Taking the entries below, transcribe only the lines starting with the one with "aparılır - Baku TV" and going on through the one with "Julien Morel", exactly as written, without the pictures.

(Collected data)
********************

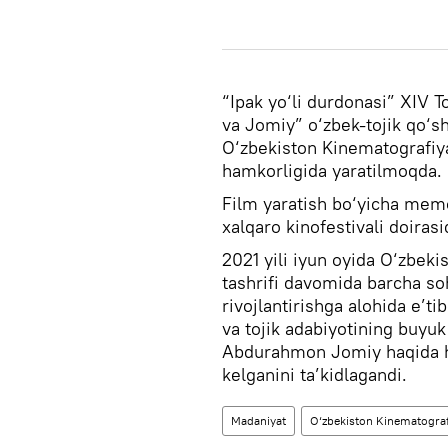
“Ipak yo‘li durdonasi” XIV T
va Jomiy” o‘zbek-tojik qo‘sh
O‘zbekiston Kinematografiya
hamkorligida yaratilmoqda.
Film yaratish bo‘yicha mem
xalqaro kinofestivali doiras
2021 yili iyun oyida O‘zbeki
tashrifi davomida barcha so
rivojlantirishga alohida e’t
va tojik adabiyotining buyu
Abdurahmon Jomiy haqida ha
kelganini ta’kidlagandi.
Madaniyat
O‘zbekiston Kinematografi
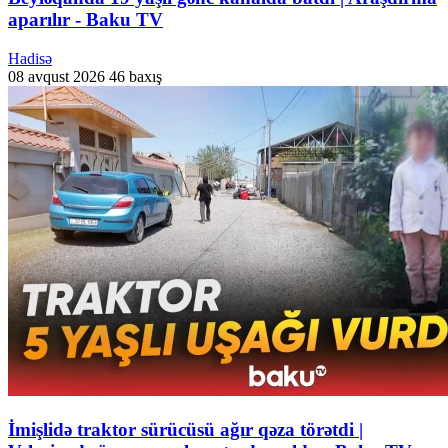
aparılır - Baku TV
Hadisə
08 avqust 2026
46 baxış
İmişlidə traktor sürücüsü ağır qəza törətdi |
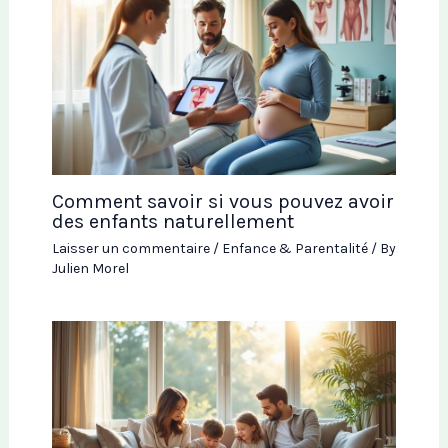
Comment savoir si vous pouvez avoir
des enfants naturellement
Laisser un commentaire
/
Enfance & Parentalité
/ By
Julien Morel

********************

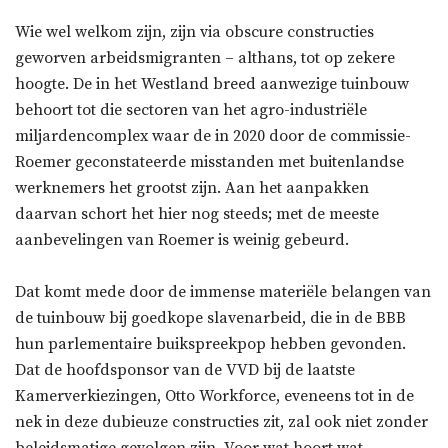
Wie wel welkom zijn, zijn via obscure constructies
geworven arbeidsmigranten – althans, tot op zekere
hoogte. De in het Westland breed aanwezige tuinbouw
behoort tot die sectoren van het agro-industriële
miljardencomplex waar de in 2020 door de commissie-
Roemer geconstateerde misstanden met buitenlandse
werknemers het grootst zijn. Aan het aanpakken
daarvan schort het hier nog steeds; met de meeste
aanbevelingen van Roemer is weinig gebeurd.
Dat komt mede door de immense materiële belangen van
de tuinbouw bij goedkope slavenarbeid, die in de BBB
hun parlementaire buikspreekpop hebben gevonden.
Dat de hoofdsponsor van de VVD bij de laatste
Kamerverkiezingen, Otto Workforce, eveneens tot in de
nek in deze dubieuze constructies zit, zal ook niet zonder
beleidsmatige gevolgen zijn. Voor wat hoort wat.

********************

RESPONSE BOX:
aparılır - Baku TV
Hadisə
08 avqust 2026
46 baxış
İmişlidə traktor sürücüsü ağır qəza törətdi |
Comment savoir si vous pouvez avoir
des enfants naturellement
Laisser un commentaire
/
Enfance & Parentalité
/ By
Julien Morel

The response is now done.